Wensong Yu (M’07) received the M.S. degree from the Huazhong University of Science and Technology, Wuhan, China and the Ph.D. degree from the South China University of Technology, Guangzhou, China, in 1995 and 2000, respectively, both in mechanical and electrical engineering. In 2000, he was with the Emerson Network Power Co., Ltd., Shenzhen, China, where he was involved in the development of digital uninterruptible power supply projects. In 2004, he joined School of Electronic and Information Engineering, South China University of Technology. He is currently a Research Assistant Professor in the Bradley Department of Electrical and Computer Engineering, Future Energy Electronics Center, Virginia Polytechnic Institute and State University, Blacksburg, VA. He is author or coauthor of more than 20 technical papers and holds three patents. His research interest includes soft-switching power converter, grid-tied inverter, industrial power electronics, digital control applied to power electronics, and renewable energy power conditioning systems.

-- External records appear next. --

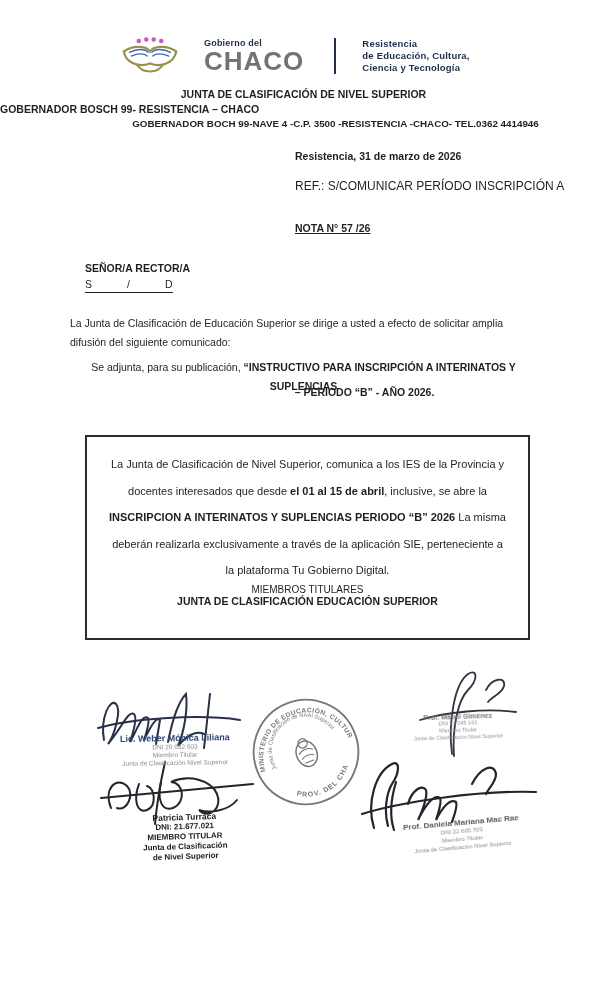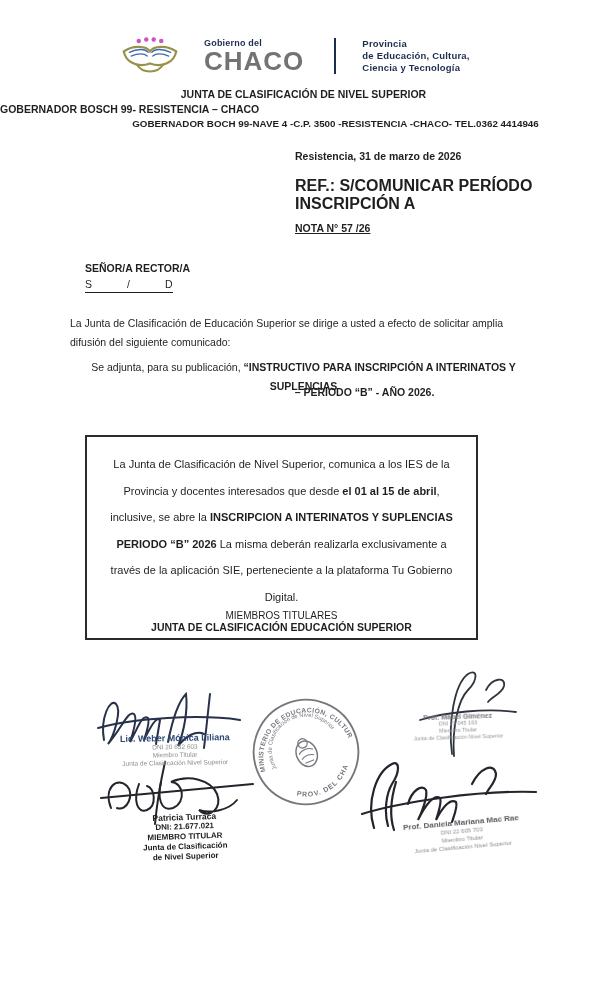--- a/index.html
+++ b/index.html
@@ -13,33 +13,33 @@
   .gov-text{margin-top:4px;}
   .gov-small{font-size:9px;font-weight:bold;color:#1d2d50;letter-spacing:.2px;}
   .gov-name{font-size:26px;font-weight:800;color:#737373;letter-spacing:1px;line-height:26px;}
   .lh-divider{width:2px;height:36px;background:#1d2d50;margin:4px 10px 0 14px;}
   .ministry{margin-top:4px;font-size:9.5px;font-weight:bold;color:#1d2d50;line-height:12px;letter-spacing:.2px;}
   .org1{position:absolute;left:0;top:88px;width:100%;text-align:center;font-size:10.5px;font-weight:bold;}
   .org2{position:absolute;left:0;top:103px;width:100%;text-align:left;font-size:10.5px;font-weight:bold;}
   .org3{position:absolute;left:0;top:118px;width:100%;text-align:center;font-size:9.8px;font-weight:bold;padding-left:32px;}
   
   .date-line{position:absolute;left:295px;top:150px;font-size:10.5px;font-weight:bold;}
-  .ref-block{position:absolute;left:295px;top:177px;width:270px;font-size:16px;font-weight:bold;line-height:18px;}
+  .ref-block{position:absolute;left:295px;top:177px;width:270px;font-size:12px;font-weight:normal;line-height:18px;}
   .nota-line{position:absolute;left:295px;top:222px;font-size:10.5px;font-weight:bold;text-decoration:underline;}
   
   .recipient{position:absolute;left:85px;top:260px;font-size:10.5px;font-weight:bold;line-height:16px;}
   .salutation{display:inline-block;border-bottom:1.5px solid #1f1f1f;white-space:pre;font-weight:normal;}
   
   .para1{position:absolute;left:70px;top:314px;width:467px;text-align:left;font-size:10.5px;line-height:19px;}
   .para2{position:absolute;left:70px;top:358px;width:467px;text-align:center;font-size:10.5px;line-height:19px;}
   .para2 b{font-weight:bold;}
   .para2-l2{position:absolute;left:16px;top:386px;width:100%;text-align:center;font-size:10.5px;font-weight:bold;padding-left:45px;}
   
   .notice-box{
-    position:absolute;left:85px;top:435px;width:393px;height:205px;border:2px solid #2b2b2b;box-sizing:border-box;
+    position:absolute;left:85px;top:435px;width:445px;height:205px;border:2px solid #2b2b2b;box-sizing:border-box;
     padding:14px 22px 0 22px;text-align:center;
   }
   .nb-para{font-size:11px;line-height:26.5px;text-align:center;margin:0;}
   .nb-para b{font-weight:bold;}
   .nb-footer1{font-size:10px;}
   .nb-footer2{font-size:10.5px;font-weight:bold;}
   .sig-stroke{position:absolute;pointer-events:none;}
   .sig-weber-text{position:absolute;left:100px;top:733px;width:150px;text-align:center;transform:rotate(-1deg);}
   .sig-weber-text .nm{font-size:9px;font-weight:bold;color:#2f4a78;}
   .sig-weber-text .sm{font-size:6.5px;color:#8d8d92;line-height:8px;}
@@ -69,21 +69,21 @@
       <path d="M4,18 C14,11 28,12 32,18 C36,12 50,11 60,18 C58,29 46,36 32,31 C18,36 6,29 4,18 Z" fill="none" stroke="#97914a" stroke-width="2.4"></path>
       <path d="M10,19 C18,15 27,15 30,19 M34,19 C37,15 46,15 54,19 M12,23 C19,20 26,20 29,23 M35,23 C38,20 45,20 52,23" fill="none" stroke="#3d6ab0" stroke-width="1.4" stroke-linecap="round"></path>
       <path d="M18,32 C24,42 40,42 46,32" fill="none" stroke="#97914a" stroke-width="2.2" stroke-linecap="round"></path>
     </svg>
     <div class="gov-text">
       <div class="gov-small">Gobierno del</div>
       <div class="gov-name">CHACO</div>
     </div>
     <div class="lh-divider"></div>
     <div class="ministry">
-      <div>Provincia</div>
+      <div>Resistencia</div>
       <div>de Educación, Cultura,</div>
       <div>Ciencia y Tecnología</div>
     </div>
   </div>
 
   <div class="org1">JUNTA DE CLASIFICACIÓN DE NIVEL SUPERIOR</div>
   <div class="org2">GOBERNADOR BOSCH 99- RESISTENCIA – CHACO</div>
   <div class="org3">GOBERNADOR BOCH 99-NAVE 4 -C.P. 3500 -RESISTENCIA -CHACO- TEL.0362 4414946</div>
 
   <div class="date-line">Resistencia, 31 de marzo de 2026</div>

Christopher Hutchens received the B.S. and M.S. degrees in electrical engineering from Virginia Polytechnic Institute and State University, Blacksburg, VA, in 2008 and 2010, respectively, where he is currently working toward the Ph.D. degree. Since 2008, he has been a Graduate Research Assistant at the Future Energy Electronics Center (FEEC) at Virginia Polytechnic Institute and State University. His current research interests include low-power renewable energy systems and dc-grid technologies.

Hao Qian received the B.S and M.S. degrees in electrical engineering from Zhejiang University, Hangzhou, China, in 2003 and 2006, respectively, and is currently working toward the Ph.D. degree at Virginia Polytechnic Institute and State University, Blacksburg, VA. Since 2006, he has been a Graduate Research Assistant at the Future Energy Electronics Center (FEEC), Virginia Polytechnic Institute and State University. His current research interests include softswitching power converter and high-efficiency renewable energy power conditioning systems.